__Your task__. Below are some records. Return exactly the lines from the one with "middle mcp: (784, 350)" to the one with "middle pip: (996, 442)", and nothing else.

----

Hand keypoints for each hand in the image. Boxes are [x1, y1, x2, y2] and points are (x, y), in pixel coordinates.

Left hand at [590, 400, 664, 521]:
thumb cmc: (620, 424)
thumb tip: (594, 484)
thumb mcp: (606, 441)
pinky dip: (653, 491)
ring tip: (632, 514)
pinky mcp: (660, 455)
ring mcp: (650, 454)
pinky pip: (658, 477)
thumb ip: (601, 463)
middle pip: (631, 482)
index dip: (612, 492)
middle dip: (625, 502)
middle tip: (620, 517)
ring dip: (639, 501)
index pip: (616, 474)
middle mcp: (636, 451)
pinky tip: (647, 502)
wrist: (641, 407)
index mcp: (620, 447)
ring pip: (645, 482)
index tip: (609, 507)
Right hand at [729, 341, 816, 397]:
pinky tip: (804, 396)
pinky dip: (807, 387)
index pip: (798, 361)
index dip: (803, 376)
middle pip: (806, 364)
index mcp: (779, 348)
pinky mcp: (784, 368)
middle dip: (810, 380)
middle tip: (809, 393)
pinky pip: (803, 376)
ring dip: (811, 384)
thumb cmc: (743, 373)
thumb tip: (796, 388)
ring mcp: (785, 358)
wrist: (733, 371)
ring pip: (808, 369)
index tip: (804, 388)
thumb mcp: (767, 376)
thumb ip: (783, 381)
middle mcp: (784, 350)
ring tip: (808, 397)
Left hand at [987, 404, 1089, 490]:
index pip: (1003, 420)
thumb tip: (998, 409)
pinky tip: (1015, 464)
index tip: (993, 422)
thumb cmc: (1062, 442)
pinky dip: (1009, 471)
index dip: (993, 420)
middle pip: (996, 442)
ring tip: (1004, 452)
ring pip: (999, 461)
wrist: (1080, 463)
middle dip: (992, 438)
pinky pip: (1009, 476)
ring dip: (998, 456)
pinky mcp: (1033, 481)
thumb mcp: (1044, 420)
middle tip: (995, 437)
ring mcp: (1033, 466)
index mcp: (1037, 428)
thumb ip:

----

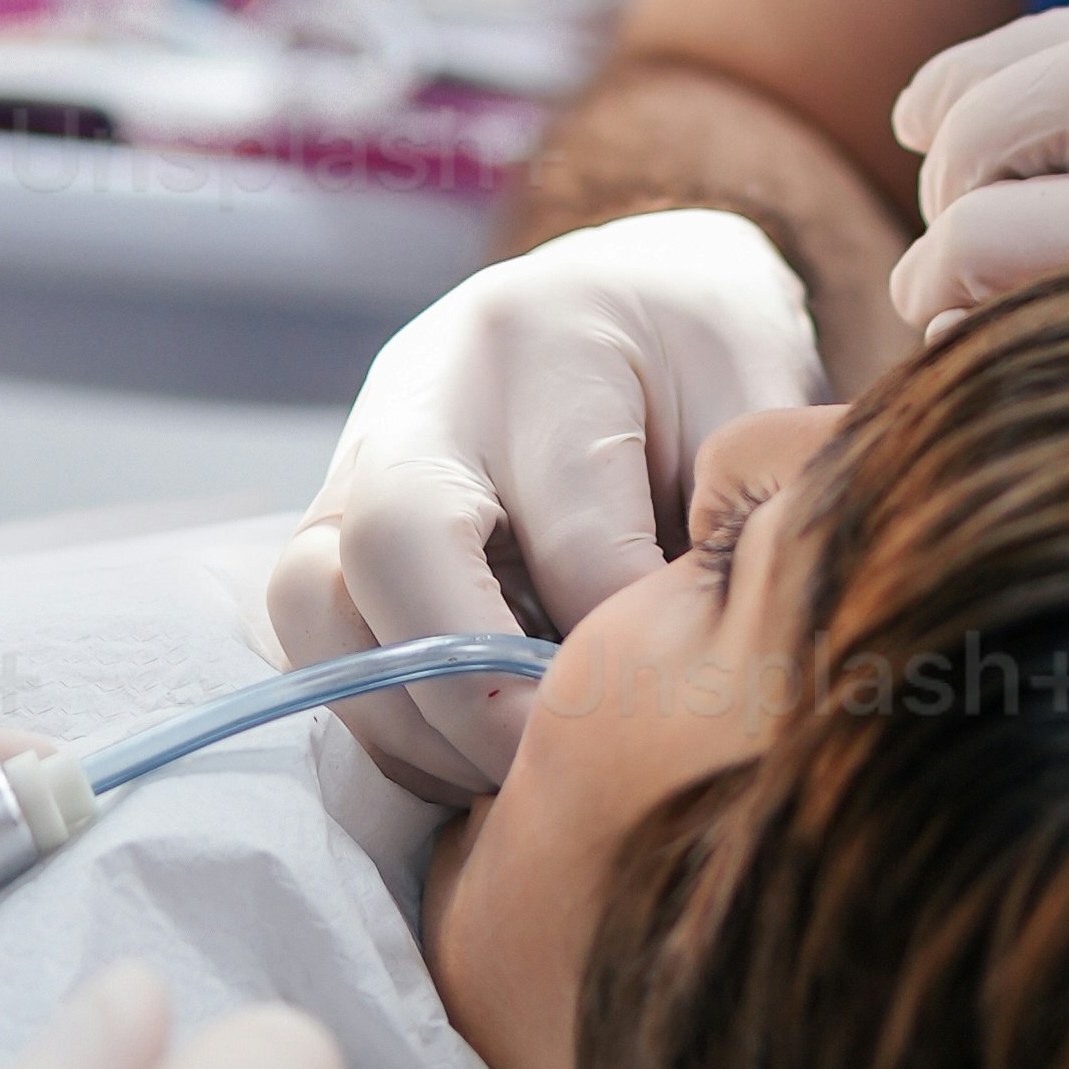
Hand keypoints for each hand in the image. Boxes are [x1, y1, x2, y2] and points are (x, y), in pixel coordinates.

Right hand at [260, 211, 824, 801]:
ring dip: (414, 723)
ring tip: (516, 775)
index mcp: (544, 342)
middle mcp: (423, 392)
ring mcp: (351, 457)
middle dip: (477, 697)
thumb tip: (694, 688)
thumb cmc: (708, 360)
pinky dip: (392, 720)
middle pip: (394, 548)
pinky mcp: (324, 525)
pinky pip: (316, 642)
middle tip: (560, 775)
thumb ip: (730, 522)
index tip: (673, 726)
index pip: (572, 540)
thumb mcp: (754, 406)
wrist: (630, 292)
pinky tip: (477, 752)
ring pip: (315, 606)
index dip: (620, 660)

----

__Your solution__.
middle mcp: (784, 350)
ring tip: (808, 397)
Left hand at [987, 404, 1089, 490]:
index pip: (1003, 420)
thumb tip: (998, 409)
pinky tip: (1015, 464)
index tip: (993, 422)
thumb cmc: (1062, 442)
pinky dip: (1009, 471)
index dip: (993, 420)
middle pip: (996, 442)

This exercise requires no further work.